Angeli e carnefici, storie di donne dai destini opposti. Il nuovo libro di Cinzia Tani

domenica 14 Marzo 20:33 - di Adele Sirocchi

La storia delle donne per Cinzia Tani è una passione che si concretizza nella scrittura. Reduce dalla trilogia Il volo delle Aquile, dedicata agli Asburgo e all’Europa del XVI secolo, torna in libreria con un lavoro originalissimo. Angeli e Carnefici (Rizzoli) raccoglie le biografie di ventidue donne dai destini opposti ma con un elemento in comune: sono nate nello stesso anno.
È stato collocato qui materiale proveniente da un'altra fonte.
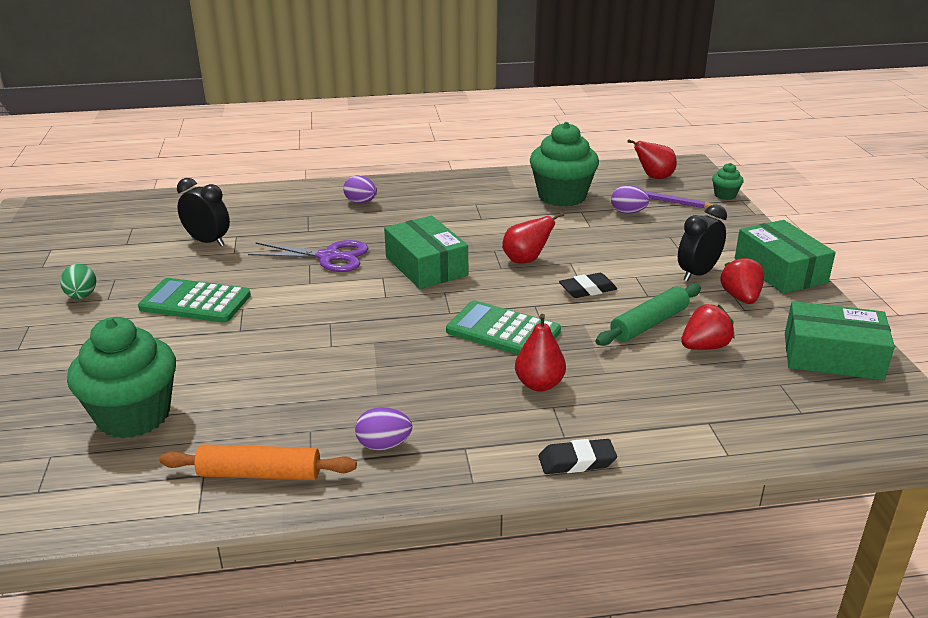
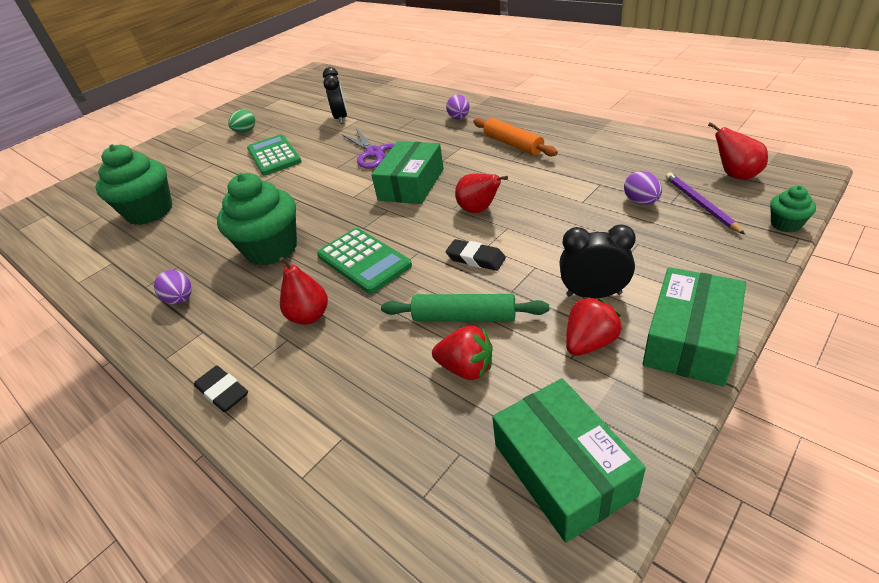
camera: 55 degrees right, 10 degrees up
orange rolling pin [159,444,357,480] -> orange rolling pin moved to [473,118,558,157]
green calculator [446,300,561,355] -> green calculator turned 150 degrees clockwise [317,228,412,294]
green cupcake [530,122,599,207] -> green cupcake moved to [217,173,297,266]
Alcune di loro si avviano verso una carriera di successo, altre si muovono verso il baratro della perdizione. Alcune cercano di realizzare il proprio sogno, altre diventano assassine.

L’infanzia determina le nostre scelte di adulti?

L’interrogativo che l’autrice si pone è se l’infanzia di queste donne abbia avuto un’influenza sulle loro scelte da adulte. Così ad esempio i libri e lo studio hanno avuto un ruolo importante nell’infanzia di Hannah Arendt, che diventerà filosofa. E’ stata invece una bambina viziata Louise Peete, la principale vedova nera d’America, che uccide per pagarsi la bella vita che desidera fare.

Donne con destini diversi e opposti

E ancora: è una determinazione ereditata dalla madre quella che spinge Helen Keller, cieca, sorda e muta, a farsi strada e a diventare celebre a dispetto di una natura troppo matrigna con lei? Sicuramente l’infanzia infelice di Martha Wise, considerata da tutti stupida e brutta, ha giocato un parte di rilievo nel suo farsi assassina, per rabbia e spirito di vendetta. Alla futura danzatrice Isadora Duncan la madre leggeva fin da piccola Shakespeare, Shelley e Keats. Abituandola ad apprezzare l’arte e la bellezza che lei trasferisce nelle sue coreografie.

Il talento di Billie Holiday e di Greta Garbo

Il fatto di essere poverissima ha spinto Billie Holiday verso il successo, ma questo desiderio di ascesa sociale sarebbe stato nullo senza un talento naturale per il canto. Analogo discorso si può fare per Greta Garbo: bellissima e cresciuta in una condizione di forte disagio sociale, ma con una intensa passione per la recitazione. Contesto di vita e sogni interiori. Sono questi i fattori che determinano una biografia.

Per Cinzia Tani, come si comprende dalla lettura delle biografie scelte, l’imprinting che arriva dai genitori, dall’educazione, dall’ambiente sociale in cui queste donne crescono, è uno dei fattori che ne spiega le azioni e i comportamenti. Sono donne divenute famose nel bene e nel male. I cui percorsi rendono le pagine di Angeli e Carnefici piene di fascino, curiosità, dati storici che catturano l’attenzione del lettore.